#### [EXERCISE OBJECTIVE]
An exact copy of each record is required.

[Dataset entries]
━━━━━━━━━━━━━━━━━━━━
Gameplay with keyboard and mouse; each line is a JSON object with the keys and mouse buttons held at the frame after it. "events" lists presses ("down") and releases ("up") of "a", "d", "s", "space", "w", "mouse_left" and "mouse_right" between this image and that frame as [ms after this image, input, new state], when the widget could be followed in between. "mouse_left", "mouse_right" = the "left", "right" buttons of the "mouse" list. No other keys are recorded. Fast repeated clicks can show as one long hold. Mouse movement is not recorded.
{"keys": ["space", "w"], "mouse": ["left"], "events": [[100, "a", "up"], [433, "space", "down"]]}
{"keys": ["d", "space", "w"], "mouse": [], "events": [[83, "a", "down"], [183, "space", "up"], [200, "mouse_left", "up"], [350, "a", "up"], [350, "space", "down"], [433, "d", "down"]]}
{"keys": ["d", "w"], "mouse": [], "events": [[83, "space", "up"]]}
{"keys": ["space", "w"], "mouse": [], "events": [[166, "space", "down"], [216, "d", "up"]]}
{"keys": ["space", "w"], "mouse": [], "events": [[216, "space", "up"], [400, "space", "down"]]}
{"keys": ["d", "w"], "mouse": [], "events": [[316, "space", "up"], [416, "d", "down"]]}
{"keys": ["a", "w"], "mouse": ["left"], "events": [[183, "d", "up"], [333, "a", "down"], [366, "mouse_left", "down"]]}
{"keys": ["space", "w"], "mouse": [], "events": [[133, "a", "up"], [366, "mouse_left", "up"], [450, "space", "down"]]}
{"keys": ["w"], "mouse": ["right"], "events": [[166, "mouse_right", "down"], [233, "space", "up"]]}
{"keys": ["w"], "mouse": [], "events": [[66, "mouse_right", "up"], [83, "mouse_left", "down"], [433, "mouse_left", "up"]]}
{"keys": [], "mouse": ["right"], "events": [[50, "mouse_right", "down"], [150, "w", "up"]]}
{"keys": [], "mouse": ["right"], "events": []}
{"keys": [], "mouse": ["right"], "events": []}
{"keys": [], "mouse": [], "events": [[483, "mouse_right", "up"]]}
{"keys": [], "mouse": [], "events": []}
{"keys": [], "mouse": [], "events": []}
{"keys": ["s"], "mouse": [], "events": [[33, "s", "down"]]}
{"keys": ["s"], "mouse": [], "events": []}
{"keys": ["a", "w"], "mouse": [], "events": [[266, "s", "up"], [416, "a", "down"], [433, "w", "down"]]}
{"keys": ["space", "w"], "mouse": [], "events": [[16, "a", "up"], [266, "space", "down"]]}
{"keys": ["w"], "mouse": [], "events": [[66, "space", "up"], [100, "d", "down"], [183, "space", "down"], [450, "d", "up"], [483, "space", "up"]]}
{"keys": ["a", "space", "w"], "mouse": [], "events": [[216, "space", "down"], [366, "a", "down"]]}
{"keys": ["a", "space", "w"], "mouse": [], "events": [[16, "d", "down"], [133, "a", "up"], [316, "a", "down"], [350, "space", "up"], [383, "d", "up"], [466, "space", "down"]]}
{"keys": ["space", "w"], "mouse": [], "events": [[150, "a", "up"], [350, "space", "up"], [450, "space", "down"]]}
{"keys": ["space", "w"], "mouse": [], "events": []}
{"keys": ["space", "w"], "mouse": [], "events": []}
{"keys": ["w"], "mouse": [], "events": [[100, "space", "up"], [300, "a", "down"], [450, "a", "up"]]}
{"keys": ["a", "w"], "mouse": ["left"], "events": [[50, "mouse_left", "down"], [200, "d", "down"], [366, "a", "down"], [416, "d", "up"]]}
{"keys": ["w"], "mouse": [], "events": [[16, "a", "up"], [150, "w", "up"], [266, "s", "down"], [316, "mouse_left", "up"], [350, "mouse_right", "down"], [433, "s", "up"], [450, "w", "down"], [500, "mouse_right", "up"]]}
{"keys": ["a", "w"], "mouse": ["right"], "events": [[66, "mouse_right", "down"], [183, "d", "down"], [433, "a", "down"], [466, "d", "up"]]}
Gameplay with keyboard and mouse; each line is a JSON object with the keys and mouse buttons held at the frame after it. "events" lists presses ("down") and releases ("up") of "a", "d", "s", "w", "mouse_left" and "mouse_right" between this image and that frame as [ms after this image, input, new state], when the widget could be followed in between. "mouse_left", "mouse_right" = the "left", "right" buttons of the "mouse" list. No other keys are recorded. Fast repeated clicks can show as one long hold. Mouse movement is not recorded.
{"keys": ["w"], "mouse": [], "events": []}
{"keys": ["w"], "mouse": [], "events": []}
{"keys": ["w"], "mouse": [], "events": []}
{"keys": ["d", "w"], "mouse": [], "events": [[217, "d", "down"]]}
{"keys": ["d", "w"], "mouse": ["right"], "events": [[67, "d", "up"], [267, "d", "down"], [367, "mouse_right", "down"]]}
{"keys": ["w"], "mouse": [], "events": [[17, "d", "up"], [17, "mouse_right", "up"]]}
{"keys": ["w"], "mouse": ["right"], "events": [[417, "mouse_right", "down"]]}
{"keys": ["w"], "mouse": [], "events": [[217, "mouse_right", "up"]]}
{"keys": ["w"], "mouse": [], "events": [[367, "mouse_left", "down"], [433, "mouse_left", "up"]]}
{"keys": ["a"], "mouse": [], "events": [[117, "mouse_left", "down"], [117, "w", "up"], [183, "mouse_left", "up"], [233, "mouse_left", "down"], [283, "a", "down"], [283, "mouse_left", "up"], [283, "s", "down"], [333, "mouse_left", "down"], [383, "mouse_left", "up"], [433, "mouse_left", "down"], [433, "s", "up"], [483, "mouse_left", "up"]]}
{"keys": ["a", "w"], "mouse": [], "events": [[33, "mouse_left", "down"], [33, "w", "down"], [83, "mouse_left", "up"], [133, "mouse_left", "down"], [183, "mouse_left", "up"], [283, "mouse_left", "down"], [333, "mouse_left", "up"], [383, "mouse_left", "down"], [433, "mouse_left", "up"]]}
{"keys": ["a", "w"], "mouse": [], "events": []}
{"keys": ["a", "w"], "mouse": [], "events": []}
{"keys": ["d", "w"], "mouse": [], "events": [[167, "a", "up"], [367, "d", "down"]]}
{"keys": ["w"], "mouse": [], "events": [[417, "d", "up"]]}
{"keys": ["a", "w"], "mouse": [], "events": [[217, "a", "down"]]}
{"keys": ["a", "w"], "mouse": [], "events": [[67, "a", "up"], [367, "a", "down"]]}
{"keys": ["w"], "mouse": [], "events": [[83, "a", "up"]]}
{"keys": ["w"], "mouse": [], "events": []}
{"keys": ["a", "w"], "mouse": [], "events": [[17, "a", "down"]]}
━━━━━━━━━━━━━━━━━━━━
#### [EXPECTED OUTPUT]
Gameplay with keyboard and mouse; each line is a JSON object with the keys and mouse buttons held at the frame after it. "events" lists presses ("down") and releases ("up") of "a", "d", "s", "space", "w", "mouse_left" and "mouse_right" between this image and that frame as [ms after this image, input, new state], when the widget could be followed in between. "mouse_left", "mouse_right" = the "left", "right" buttons of the "mouse" list. No other keys are recorded. Fast repeated clicks can show as one long hold. Mouse movement is not recorded.
{"keys": ["space", "w"], "mouse": ["left"], "events": [[100, "a", "up"], [433, "space", "down"]]}
{"keys": ["d", "space", "w"], "mouse": [], "events": [[83, "a", "down"], [183, "space", "up"], [200, "mouse_left", "up"], [350, "a", "up"], [350, "space", "down"], [433, "d", "down"]]}
{"keys": ["d", "w"], "mouse": [], "events": [[83, "space", "up"]]}
{"keys": ["space", "w"], "mouse": [], "events": [[166, "space", "down"], [216, "d", "up"]]}
{"keys": ["space", "w"], "mouse": [], "events": [[216, "space", "up"], [400, "space", "down"]]}
{"keys": ["d", "w"], "mouse": [], "events": [[316, "space", "up"], [416, "d", "down"]]}
{"keys": ["a", "w"], "mouse": ["left"], "events": [[183, "d", "up"], [333, "a", "down"], [366, "mouse_left", "down"]]}
{"keys": ["space", "w"], "mouse": [], "events": [[133, "a", "up"], [366, "mouse_left", "up"], [450, "space", "down"]]}
{"keys": ["w"], "mouse": ["right"], "events": [[166, "mouse_right", "down"], [233, "space", "up"]]}
{"keys": ["w"], "mouse": [], "events": [[66, "mouse_right", "up"], [83, "mouse_left", "down"], [433, "mouse_left", "up"]]}
{"keys": [], "mouse": ["right"], "events": [[50, "mouse_right", "down"], [150, "w", "up"]]}
{"keys": [], "mouse": ["right"], "events": []}
{"keys": [], "mouse": ["right"], "events": []}
{"keys": [], "mouse": [], "events": [[483, "mouse_right", "up"]]}
{"keys": [], "mouse": [], "events": []}
{"keys": [], "mouse": [], "events": []}
{"keys": ["s"], "mouse": [], "events": [[33, "s", "down"]]}
{"keys": ["s"], "mouse": [], "events": []}
{"keys": ["a", "w"], "mouse": [], "events": [[266, "s", "up"], [416, "a", "down"], [433, "w", "down"]]}
{"keys": ["space", "w"], "mouse": [], "events": [[16, "a", "up"], [266, "space", "down"]]}
{"keys": ["w"], "mouse": [], "events": [[66, "space", "up"], [100, "d", "down"], [183, "space", "down"], [450, "d", "up"], [483, "space", "up"]]}
{"keys": ["a", "space", "w"], "mouse": [], "events": [[216, "space", "down"], [366, "a", "down"]]}
{"keys": ["a", "space", "w"], "mouse": [], "events": [[16, "d", "down"], [133, "a", "up"], [316, "a", "down"], [350, "space", "up"], [383, "d", "up"], [466, "space", "down"]]}
{"keys": ["space", "w"], "mouse": [], "events": [[150, "a", "up"], [350, "space", "up"], [450, "space", "down"]]}
{"keys": ["space", "w"], "mouse": [], "events": []}
{"keys": ["space", "w"], "mouse": [], "events": []}
{"keys": ["w"], "mouse": [], "events": [[100, "space", "up"], [300, "a", "down"], [450, "a", "up"]]}
{"keys": ["a", "w"], "mouse": ["left"], "events": [[50, "mouse_left", "down"], [200, "d", "down"], [366, "a", "down"], [416, "d", "up"]]}
{"keys": ["w"], "mouse": [], "events": [[16, "a", "up"], [150, "w", "up"], [266, "s", "down"], [316, "mouse_left", "up"], [350, "mouse_right", "down"], [433, "s", "up"], [450, "w", "down"], [500, "mouse_right", "up"]]}
{"keys": ["a", "w"], "mouse": ["right"], "events": [[66, "mouse_right", "down"], [183, "d", "down"], [433, "a", "down"], [466, "d", "up"]]}
Gameplay with keyboard and mouse; each line is a JSON object with the keys and mouse buttons held at the frame after it. "events" lists presses ("down") and releases ("up") of "a", "d", "s", "w", "mouse_left" and "mouse_right" between this image and that frame as [ms after this image, input, new state], when the widget could be followed in between. "mouse_left", "mouse_right" = the "left", "right" buttons of the "mouse" list. No other keys are recorded. Fast repeated clicks can show as one long hold. Mouse movement is not recorded.
{"keys": ["w"], "mouse": [], "events": []}
{"keys": ["w"], "mouse": [], "events": []}
{"keys": ["w"], "mouse": [], "events": []}
{"keys": ["d", "w"], "mouse": [], "events": [[217, "d", "down"]]}
{"keys": ["d", "w"], "mouse": ["right"], "events": [[67, "d", "up"], [267, "d", "down"], [367, "mouse_right", "down"]]}
{"keys": ["w"], "mouse": [], "events": [[17, "d", "up"], [17, "mouse_right", "up"]]}
{"keys": ["w"], "mouse": ["right"], "events": [[417, "mouse_right", "down"]]}
{"keys": ["w"], "mouse": [], "events": [[217, "mouse_right", "up"]]}
{"keys": ["w"], "mouse": [], "events": [[367, "mouse_left", "down"], [433, "mouse_left", "up"]]}
{"keys": ["a"], "mouse": [], "events": [[117, "mouse_left", "down"], [117, "w", "up"], [183, "mouse_left", "up"], [233, "mouse_left", "down"], [283, "a", "down"], [283, "mouse_left", "up"], [283, "s", "down"], [333, "mouse_left", "down"], [383, "mouse_left", "up"], [433, "mouse_left", "down"], [433, "s", "up"], [483, "mouse_left", "up"]]}
{"keys": ["a", "w"], "mouse": [], "events": [[33, "mouse_left", "down"], [33, "w", "down"], [83, "mouse_left", "up"], [133, "mouse_left", "down"], [183, "mouse_left", "up"], [283, "mouse_left", "down"], [333, "mouse_left", "up"], [383, "mouse_left", "down"], [433, "mouse_left", "up"]]}
{"keys": ["a", "w"], "mouse": [], "events": []}
{"keys": ["a", "w"], "mouse": [], "events": []}
{"keys": ["d", "w"], "mouse": [], "events": [[167, "a", "up"], [367, "d", "down"]]}
{"keys": ["w"], "mouse": [], "events": [[417, "d", "up"]]}
{"keys": ["a", "w"], "mouse": [], "events": [[217, "a", "down"]]}
{"keys": ["a", "w"], "mouse": [], "events": [[67, "a", "up"], [367, "a", "down"]]}
{"keys": ["w"], "mouse": [], "events": [[83, "a", "up"]]}
{"keys": ["w"], "mouse": [], "events": []}
{"keys": ["a", "w"], "mouse": [], "events": [[17, "a", "down"]]}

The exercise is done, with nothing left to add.